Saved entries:
#####

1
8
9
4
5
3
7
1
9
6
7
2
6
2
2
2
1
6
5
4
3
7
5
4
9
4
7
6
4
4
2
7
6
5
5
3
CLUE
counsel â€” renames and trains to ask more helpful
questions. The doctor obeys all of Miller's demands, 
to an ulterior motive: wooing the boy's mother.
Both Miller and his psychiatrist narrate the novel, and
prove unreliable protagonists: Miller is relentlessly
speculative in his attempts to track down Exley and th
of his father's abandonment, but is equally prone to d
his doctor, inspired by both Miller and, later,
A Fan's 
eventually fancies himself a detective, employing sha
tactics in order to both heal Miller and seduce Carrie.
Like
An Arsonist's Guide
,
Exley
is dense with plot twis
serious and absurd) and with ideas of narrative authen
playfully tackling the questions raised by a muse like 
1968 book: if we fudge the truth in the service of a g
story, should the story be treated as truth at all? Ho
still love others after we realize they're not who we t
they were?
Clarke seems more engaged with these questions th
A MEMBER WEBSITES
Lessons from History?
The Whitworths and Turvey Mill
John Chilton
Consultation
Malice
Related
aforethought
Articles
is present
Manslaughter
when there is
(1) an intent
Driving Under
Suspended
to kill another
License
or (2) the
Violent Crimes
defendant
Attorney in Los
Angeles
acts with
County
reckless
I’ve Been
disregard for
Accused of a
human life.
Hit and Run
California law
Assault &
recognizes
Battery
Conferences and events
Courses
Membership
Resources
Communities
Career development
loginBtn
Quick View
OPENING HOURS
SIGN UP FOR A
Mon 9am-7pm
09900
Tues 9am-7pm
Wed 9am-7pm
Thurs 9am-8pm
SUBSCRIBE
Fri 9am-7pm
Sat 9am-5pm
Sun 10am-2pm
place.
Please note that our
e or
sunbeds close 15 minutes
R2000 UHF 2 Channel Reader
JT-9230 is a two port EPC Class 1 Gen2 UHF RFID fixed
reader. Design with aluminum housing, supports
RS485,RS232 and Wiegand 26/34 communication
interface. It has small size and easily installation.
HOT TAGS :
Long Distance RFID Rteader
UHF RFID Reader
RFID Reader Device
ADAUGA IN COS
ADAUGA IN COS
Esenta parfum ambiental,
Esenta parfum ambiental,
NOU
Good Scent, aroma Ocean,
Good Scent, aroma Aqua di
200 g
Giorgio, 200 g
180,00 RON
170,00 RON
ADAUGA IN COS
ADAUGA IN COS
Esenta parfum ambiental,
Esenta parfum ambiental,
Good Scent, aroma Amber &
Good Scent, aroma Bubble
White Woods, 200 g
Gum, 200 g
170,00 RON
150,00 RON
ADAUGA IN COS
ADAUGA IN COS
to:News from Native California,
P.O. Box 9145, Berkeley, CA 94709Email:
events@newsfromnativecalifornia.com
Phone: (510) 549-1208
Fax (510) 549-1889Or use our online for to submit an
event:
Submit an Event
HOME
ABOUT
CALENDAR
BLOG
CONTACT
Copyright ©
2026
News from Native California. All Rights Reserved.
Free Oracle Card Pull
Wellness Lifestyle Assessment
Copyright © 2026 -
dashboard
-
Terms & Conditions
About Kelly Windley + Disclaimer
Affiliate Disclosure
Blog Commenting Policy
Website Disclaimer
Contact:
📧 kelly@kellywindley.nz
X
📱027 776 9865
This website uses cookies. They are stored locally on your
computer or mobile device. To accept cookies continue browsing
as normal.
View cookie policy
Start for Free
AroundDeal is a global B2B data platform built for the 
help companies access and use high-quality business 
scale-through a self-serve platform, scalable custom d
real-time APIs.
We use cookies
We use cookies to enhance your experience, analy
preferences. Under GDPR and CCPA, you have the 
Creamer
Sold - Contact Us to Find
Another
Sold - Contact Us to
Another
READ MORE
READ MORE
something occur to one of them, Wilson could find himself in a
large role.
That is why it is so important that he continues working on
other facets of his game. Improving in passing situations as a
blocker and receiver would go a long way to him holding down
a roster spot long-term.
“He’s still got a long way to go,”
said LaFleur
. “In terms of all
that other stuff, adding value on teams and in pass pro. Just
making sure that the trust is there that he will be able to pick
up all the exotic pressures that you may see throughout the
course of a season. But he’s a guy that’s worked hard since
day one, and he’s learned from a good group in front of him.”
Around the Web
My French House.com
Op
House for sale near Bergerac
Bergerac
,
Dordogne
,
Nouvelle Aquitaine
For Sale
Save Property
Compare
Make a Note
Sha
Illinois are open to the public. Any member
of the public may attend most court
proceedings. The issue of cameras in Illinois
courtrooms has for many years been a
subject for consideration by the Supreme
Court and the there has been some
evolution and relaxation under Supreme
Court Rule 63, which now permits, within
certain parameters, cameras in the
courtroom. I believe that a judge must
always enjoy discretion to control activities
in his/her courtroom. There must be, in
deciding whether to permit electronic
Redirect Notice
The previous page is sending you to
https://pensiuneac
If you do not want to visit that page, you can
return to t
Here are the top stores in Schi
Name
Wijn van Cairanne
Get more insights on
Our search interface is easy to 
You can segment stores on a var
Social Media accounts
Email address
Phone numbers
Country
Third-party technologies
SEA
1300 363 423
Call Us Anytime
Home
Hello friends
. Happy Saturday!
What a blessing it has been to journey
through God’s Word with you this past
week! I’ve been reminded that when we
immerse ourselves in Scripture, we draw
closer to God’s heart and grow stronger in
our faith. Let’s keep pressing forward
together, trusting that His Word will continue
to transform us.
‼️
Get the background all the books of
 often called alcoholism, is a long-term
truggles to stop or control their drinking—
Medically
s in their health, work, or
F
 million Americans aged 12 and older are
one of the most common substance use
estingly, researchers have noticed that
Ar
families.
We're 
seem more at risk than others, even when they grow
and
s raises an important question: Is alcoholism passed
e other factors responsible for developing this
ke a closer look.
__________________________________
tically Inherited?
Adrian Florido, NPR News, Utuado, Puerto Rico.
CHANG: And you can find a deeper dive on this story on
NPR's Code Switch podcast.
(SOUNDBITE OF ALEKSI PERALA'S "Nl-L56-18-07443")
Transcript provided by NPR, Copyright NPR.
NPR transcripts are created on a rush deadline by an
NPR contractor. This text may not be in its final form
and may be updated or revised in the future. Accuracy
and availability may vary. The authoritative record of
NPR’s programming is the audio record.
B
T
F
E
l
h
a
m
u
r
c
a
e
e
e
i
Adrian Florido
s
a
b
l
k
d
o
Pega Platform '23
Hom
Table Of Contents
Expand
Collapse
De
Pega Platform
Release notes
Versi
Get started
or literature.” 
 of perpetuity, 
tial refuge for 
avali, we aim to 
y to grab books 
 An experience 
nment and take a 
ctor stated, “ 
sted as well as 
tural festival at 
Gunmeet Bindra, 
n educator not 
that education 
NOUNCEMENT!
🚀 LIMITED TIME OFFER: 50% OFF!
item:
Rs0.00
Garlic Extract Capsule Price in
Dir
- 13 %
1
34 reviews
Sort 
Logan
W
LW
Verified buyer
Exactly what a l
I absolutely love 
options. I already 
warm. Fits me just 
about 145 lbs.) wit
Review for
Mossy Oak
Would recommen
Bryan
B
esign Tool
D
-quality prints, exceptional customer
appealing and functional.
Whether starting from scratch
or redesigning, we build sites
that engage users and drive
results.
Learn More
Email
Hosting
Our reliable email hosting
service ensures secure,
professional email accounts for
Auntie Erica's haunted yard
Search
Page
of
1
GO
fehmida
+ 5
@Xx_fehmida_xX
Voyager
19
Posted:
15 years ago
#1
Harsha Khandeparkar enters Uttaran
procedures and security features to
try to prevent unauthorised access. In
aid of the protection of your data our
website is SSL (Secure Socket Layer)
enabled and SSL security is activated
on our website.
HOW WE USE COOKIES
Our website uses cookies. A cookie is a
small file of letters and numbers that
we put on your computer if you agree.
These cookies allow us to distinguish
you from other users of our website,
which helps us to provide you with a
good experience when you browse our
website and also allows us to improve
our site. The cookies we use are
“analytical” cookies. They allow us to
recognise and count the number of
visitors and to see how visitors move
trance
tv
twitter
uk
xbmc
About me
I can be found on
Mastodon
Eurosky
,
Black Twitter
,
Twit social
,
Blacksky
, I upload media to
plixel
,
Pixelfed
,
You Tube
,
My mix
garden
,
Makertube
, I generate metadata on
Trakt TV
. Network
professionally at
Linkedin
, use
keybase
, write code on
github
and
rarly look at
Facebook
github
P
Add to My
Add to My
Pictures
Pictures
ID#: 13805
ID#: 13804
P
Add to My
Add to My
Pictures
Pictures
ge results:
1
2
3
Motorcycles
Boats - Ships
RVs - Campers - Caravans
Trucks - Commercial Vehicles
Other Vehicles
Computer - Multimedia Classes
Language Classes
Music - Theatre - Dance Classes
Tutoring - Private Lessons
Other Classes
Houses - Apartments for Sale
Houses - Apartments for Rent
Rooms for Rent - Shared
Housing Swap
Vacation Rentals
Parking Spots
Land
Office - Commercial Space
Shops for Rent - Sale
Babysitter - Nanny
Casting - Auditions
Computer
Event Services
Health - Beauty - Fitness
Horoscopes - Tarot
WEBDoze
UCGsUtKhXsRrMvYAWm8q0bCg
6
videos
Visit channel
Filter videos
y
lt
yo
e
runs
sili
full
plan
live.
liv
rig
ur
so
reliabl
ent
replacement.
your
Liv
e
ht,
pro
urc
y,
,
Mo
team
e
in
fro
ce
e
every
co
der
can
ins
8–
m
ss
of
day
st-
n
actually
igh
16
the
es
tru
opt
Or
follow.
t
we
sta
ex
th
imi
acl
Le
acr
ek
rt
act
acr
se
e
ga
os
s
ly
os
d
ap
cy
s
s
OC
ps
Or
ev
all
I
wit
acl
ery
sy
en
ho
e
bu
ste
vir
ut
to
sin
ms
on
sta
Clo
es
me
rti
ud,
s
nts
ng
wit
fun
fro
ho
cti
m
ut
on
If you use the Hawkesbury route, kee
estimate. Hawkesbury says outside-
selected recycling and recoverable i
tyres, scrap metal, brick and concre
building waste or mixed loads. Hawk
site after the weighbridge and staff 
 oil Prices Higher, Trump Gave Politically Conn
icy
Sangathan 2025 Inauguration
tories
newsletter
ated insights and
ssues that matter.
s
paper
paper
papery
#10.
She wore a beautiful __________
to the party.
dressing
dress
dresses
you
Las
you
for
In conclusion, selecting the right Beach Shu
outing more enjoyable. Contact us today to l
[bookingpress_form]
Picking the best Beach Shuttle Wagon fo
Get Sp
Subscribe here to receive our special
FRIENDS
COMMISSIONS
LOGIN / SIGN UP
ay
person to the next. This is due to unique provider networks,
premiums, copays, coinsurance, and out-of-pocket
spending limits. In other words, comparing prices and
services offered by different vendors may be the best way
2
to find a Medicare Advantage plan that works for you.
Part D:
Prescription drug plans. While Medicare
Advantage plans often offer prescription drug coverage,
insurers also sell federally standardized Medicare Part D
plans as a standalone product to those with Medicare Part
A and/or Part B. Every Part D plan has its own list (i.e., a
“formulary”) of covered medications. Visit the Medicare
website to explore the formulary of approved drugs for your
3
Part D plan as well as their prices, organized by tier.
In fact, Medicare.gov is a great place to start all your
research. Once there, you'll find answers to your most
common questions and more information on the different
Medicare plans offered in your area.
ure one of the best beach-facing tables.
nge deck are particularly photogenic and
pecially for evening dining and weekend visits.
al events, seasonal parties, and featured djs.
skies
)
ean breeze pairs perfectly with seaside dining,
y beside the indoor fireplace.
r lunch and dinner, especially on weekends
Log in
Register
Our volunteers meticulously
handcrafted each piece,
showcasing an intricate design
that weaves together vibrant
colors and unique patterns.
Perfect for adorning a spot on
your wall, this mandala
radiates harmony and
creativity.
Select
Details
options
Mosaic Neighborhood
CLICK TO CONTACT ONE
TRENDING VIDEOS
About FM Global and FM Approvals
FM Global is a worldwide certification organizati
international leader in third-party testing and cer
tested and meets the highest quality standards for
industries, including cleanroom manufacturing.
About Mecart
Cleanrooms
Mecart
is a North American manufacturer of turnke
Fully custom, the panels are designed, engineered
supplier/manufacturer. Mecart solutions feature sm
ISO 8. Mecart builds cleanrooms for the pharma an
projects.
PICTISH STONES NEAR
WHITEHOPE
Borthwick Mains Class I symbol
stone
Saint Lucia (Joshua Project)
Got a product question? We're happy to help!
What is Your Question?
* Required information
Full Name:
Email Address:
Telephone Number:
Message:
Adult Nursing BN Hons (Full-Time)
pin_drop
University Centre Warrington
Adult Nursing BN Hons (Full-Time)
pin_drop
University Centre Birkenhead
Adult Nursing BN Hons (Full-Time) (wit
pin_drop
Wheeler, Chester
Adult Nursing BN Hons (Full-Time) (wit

#####

Task objective →
Render every item line from the start of the items through the line holding "of his father's", inclusive, as a Markdown table with the columns Row and Line, skipping blank lines.

Response →
| Row | Line |
|---|---|
| 1 | 1 |
| 2 | 8 |
| 3 | 9 |
| 4 | 4 |
| 5 | 5 |
| 6 | 3 |
| 7 | 7 |
| 8 | 1 |
| 9 | 9 |
| 10 | 6 |
| 11 | 7 |
| 12 | 2 |
| 13 | 6 |
| 14 | 2 |
| 15 | 2 |
| 16 | 2 |
| 17 | 1 |
| 18 | 6 |
| 19 | 5 |
| 20 | 4 |
| 21 | 3 |
| 22 | 7 |
| 23 | 5 |
| 24 | 4 |
| 25 | 9 |
| 26 | 4 |
| 27 | 7 |
| 28 | 6 |
| 29 | 4 |
| 30 | 4 |
| 31 | 2 |
| 32 | 7 |
| 33 | 6 |
| 34 | 5 |
| 35 | 5 |
| 36 | 3 |
| 37 | CLUE |
| 38 | counsel â€” renames and trains to ask more helpful |
| 39 | questions. The doctor obeys all of Miller's demands,  |
| 40 | to an ulterior motive: wooing the boy's mother. |
| 41 | Both Miller and his psychiatrist narrate the novel, and |
| 42 | prove unreliable protagonists: Miller is relentlessly |
| 43 | speculative in his attempts to track down Exley and th |
| 44 | of his father's abandonment, but is equally prone to d |